───── DATA FOR THE TASK

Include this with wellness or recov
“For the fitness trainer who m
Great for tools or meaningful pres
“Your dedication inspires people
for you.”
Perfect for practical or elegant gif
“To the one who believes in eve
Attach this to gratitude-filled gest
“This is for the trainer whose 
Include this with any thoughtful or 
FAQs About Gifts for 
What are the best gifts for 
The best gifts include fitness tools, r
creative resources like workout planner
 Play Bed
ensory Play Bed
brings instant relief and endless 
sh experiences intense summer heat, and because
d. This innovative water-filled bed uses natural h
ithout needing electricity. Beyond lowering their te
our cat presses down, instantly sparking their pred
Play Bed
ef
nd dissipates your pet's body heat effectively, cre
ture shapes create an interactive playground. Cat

──────────
───── DATA FOR THE TASK

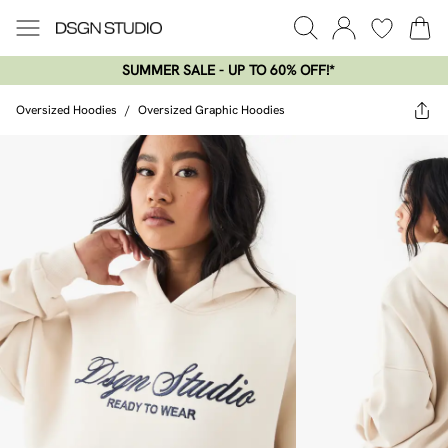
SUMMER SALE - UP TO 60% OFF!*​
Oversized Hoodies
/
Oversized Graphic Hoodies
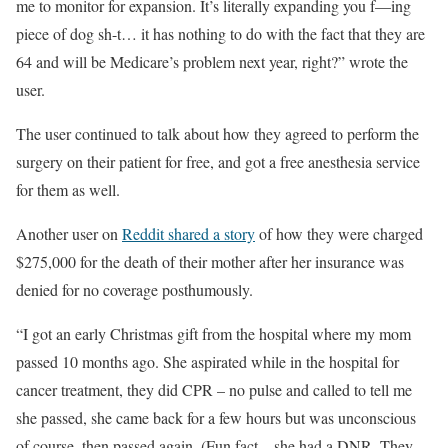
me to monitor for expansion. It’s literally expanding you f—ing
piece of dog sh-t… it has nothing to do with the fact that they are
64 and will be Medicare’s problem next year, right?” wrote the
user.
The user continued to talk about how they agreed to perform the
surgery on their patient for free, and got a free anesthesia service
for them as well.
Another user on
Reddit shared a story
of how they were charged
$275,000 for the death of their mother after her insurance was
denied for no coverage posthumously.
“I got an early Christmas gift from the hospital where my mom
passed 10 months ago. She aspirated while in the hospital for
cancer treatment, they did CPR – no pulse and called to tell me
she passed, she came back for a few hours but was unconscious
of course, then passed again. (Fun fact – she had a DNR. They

──────────
───── DATA FOR THE TASK

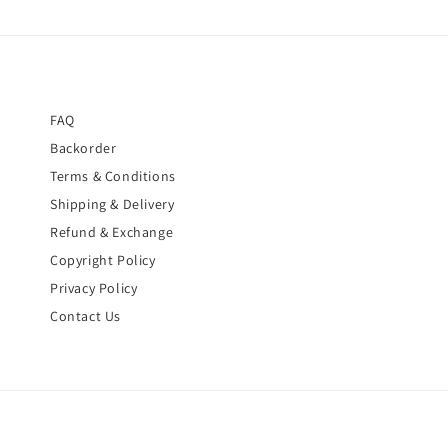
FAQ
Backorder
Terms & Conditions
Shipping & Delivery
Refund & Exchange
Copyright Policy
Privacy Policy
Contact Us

──────────

Start with the line above that contains "Include this with wellness or recov" and end with the line that contains "ture shapes create". Write out those lines exactly, and only those.

### RESPONSE BOX
Include this with wellness or recov
“For the fitness trainer who m
Great for tools or meaningful pres
“Your dedication inspires people
for you.”
Perfect for practical or elegant gif
“To the one who believes in eve
Attach this to gratitude-filled gest
“This is for the trainer whose 
Include this with any thoughtful or 
FAQs About Gifts for 
What are the best gifts for 
The best gifts include fitness tools, r
creative resources like workout planner
 Play Bed
ensory Play Bed
brings instant relief and endless 
sh experiences intense summer heat, and because
d. This innovative water-filled bed uses natural h
ithout needing electricity. Beyond lowering their te
our cat presses down, instantly sparking their pred
Play Bed
ef
nd dissipates your pet's body heat effectively, cre
ture shapes create an interactive playground. Cat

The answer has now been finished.